I have looked at the solution and it simply says that if the number of 'g's and 'f's on both sides of the equation are equal, then the two expressions will be the same given the condition f(x).g(x) = 1.

However I am unable to see how that happens and have been trying to prove this. This is as far as I have come.

My attempt:

Let $f(x) = x$, then $g(x) = 1/x$

$f(f(x)) = x$

$g(g(x)) = x$

$f(g(x)) = \dfrac 1x$

$g(f(x)) = \dfrac 1x$

Then the given expressions become

$g(g(f(f(g(f(x))))) = \dfrac 1x$

$f(f(g(g(f(g(x))))) = \dfrac 1x$

This shows the expressions are equal. But I am stuck now and do not understand how to proceed from here. Trying quadratic expressions do not seem like an option as the expressions get very complex.

Any help regarding how to proceed from here would be greatly appreciated.

Thanks in advance, Bootstrap

  • 2
    $\begingroup$ Does the problem statement mean f(g(x))=1 when it says f.g(x)=1? $\endgroup$ Aug 2 '16 at 3:09
  • 1
    $\begingroup$ most likely, unless they mean it to be false. $\endgroup$
    – Asinomás
    Aug 2 '16 at 3:10
  • $\begingroup$ Is there any further restrictions? Because all that $f(x)g(x) = 1$ tells you is that $ g(x) = 1/f(x) $ f can send 'x' to any value. $\endgroup$ Aug 2 '16 at 3:18
  • $\begingroup$ @Brian No it only says f(x)*g(x) = 1, not f(g(x)) = 1 $\endgroup$
    – Bootstrap
    Aug 2 '16 at 3:19
  • $\begingroup$ @QthePlatypus No further restrictions are mentioned $\endgroup$
    – Bootstrap
    Aug 2 '16 at 3:20

This is false if you consider the dot to be a product. You can take $f(x)=x+1$, and $g(x)=\frac{1}{x+1}$. Then, $g(f(x))=g(x+1) = \frac{1}{f(x+1)} = \frac{1}{x+2}$ and $f(g(x))=f(\frac{1}{x+1}) = \frac{1}{x+1} + 1$, which are not the same, so $f(g(x)) \neq g(f(x))$, and similarly you will get far more unequal expressions for $g(g(f(f(g(f(x))))))$ and the other one (I don't want to expand, I hope you understand).

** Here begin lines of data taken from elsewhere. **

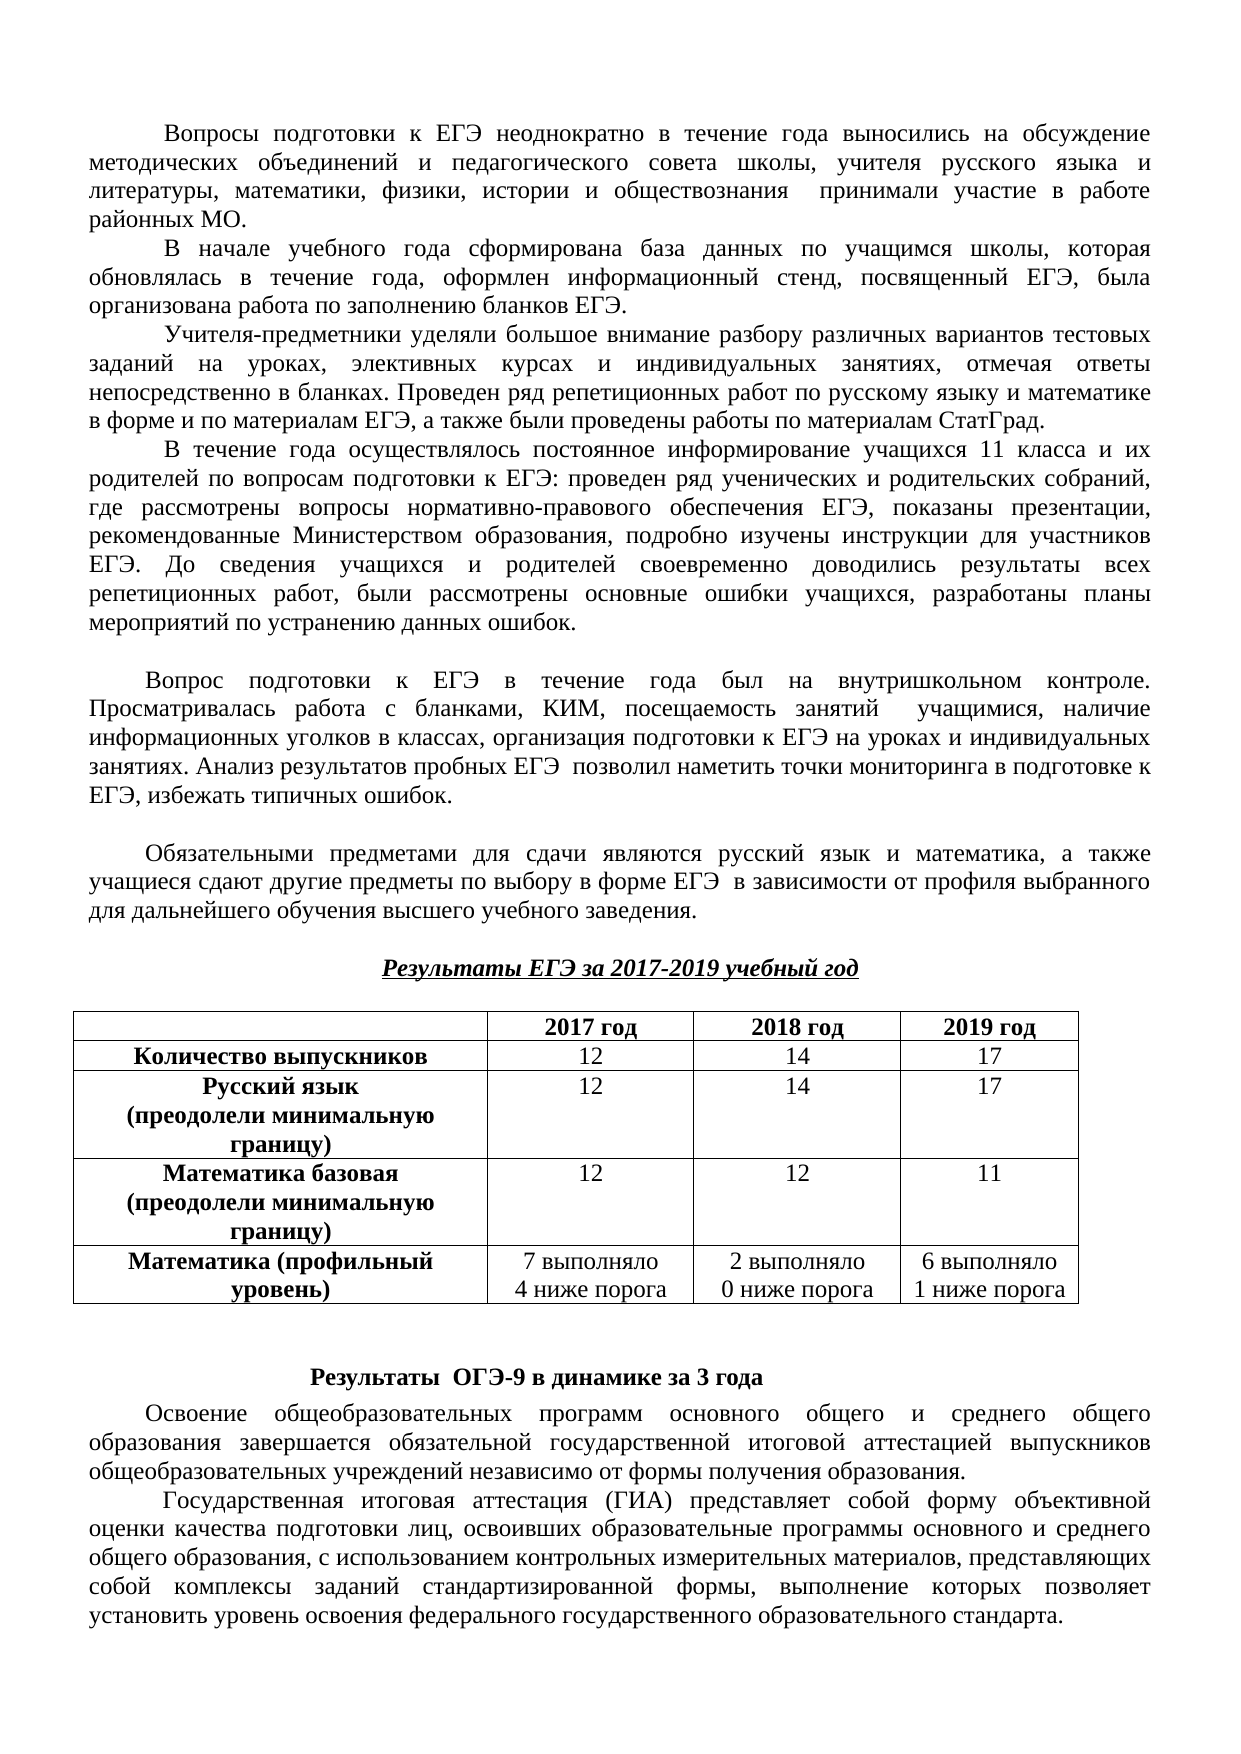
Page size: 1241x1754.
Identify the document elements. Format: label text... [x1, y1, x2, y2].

table_cell 2 выполняло 0 ниже порога [694, 1246, 900, 1303]
text Государственная итоговая аттестация (ГИА) представляет собой форму объективной оценки качества подготовки лиц, освоивших образовательные программы основного и среднего общего образования, с использованием контрольных измерительных материалов, представляющих собой комплексы заданий стандартизированной формы, выполнение которых позволяет установить уровень освоения федерального государственного образовательного стандарта. [89, 1485, 1152, 1628]
table_cell 14 [694, 1071, 900, 1157]
text Результаты ОГЭ-9 в динамике за 3 года [236, 1362, 1152, 1391]
table_cell 7 выполняло 4 ниже порога [488, 1246, 693, 1303]
table_cell Русский язык (преодолели минимальную границу) [74, 1071, 487, 1157]
table_header 2017 год [488, 1012, 693, 1040]
table_cell 14 [694, 1041, 900, 1070]
table_cell 11 [901, 1159, 1078, 1245]
text Вопросы подготовки к ЕГЭ неоднократно в течение года выносились на обсуждение методических объединений и педагогического совета школы, учителя русского языка и литературы, математики, физики, истории и обществознания принимали участие в работе районных МО. [89, 118, 1152, 233]
table_cell 12 [488, 1159, 693, 1245]
table_cell 12 [694, 1159, 900, 1245]
text Учителя-предметники уделяли большое внимание разбору различных вариантов тестовых заданий на уроках, элективных курсах и индивидуальных занятиях, отмечая ответы непосредственно в бланках. Проведен ряд репетиционных работ по русскому языку и математике в форме и по материалам ЕГЭ, а также были проведены работы по материалам СтатГрад. [89, 319, 1152, 434]
table_cell 12 [488, 1041, 693, 1070]
table_cell Математика базовая (преодолели минимальную границу) [74, 1159, 487, 1245]
table_cell Математика (профильный уровень) [74, 1246, 487, 1303]
text Освоение общеобразовательных программ основного общего и среднего общего образования завершается обязательной государственной итоговой аттестацией выпускников общеобразовательных учреждений независимо от формы получения образования. [89, 1398, 1152, 1485]
table_header 2019 год [901, 1012, 1078, 1040]
text В течение года осуществлялось постоянное информирование учащихся 11 класса и их родителей по вопросам подготовки к ЕГЭ: проведен ряд ученических и родительских собраний, где рассмотрены вопросы нормативно-правового обеспечения ЕГЭ, показаны презентации, рекомендованные Министерством образования, подробно изучены инструкции для участников ЕГЭ. До сведения учащихся и родителей своевременно доводились результаты всех репетиционных работ, были рассмотрены основные ошибки учащихся, разработаны планы мероприятий по устранению данных ошибок. [89, 434, 1152, 636]
table_header 2018 год [694, 1012, 900, 1040]
table_cell 6 выполняло 1 ниже порога [901, 1246, 1078, 1303]
text Вопрос подготовки к ЕГЭ в течение года был на внутришкольном контроле. Просматривалась работа с бланками, КИМ, посещаемость занятий учащимися, наличие информационных уголков в классах, организация подготовки к ЕГЭ на уроках и индивидуальных занятиях. Анализ результатов пробных ЕГЭ позволил наметить точки мониторинга в подготовке к ЕГЭ, избежать типичных ошибок. [89, 665, 1152, 808]
table_cell Количество выпускников [74, 1041, 487, 1070]
table_cell 17 [901, 1071, 1078, 1157]
table_cell 12 [488, 1071, 693, 1157]
text Обязательными предметами для сдачи являются русский язык и математика, а также учащиеся сдают другие предметы по выбору в форме ЕГЭ в зависимости от профиля выбранного для дальнейшего обучения высшего учебного заведения. [89, 838, 1152, 924]
table_cell 17 [901, 1041, 1078, 1070]
text Результаты ЕГЭ за 2017-2019 учебный год [89, 953, 1152, 982]
table_header [74, 1012, 487, 1040]
text В начале учебного года сформирована база данных по учащимся школы, которая обновлялась в течение года, оформлен информационный стенд, посвященный ЕГЭ, была организована работа по заполнению бланков ЕГЭ. [89, 233, 1152, 319]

This is false even if the dot is a composition. For example, consider $f(x)=x-1$ and $g(x) \equiv 2$, then $f(g(x)) \equiv 1$, but $g(g(f(f(g(f(x)))))) = 2$, while $f(f(g(g(f(g(x)))))) = 0$, so again they are not equal.

So I do not know the criteria behind establishing this, but my feeling is there have to be restrictions on the way $f$ and $g$ are operating, or maybe the condition that $g(f(x)) \equiv 1$ should also be applied (then the answer is obvious).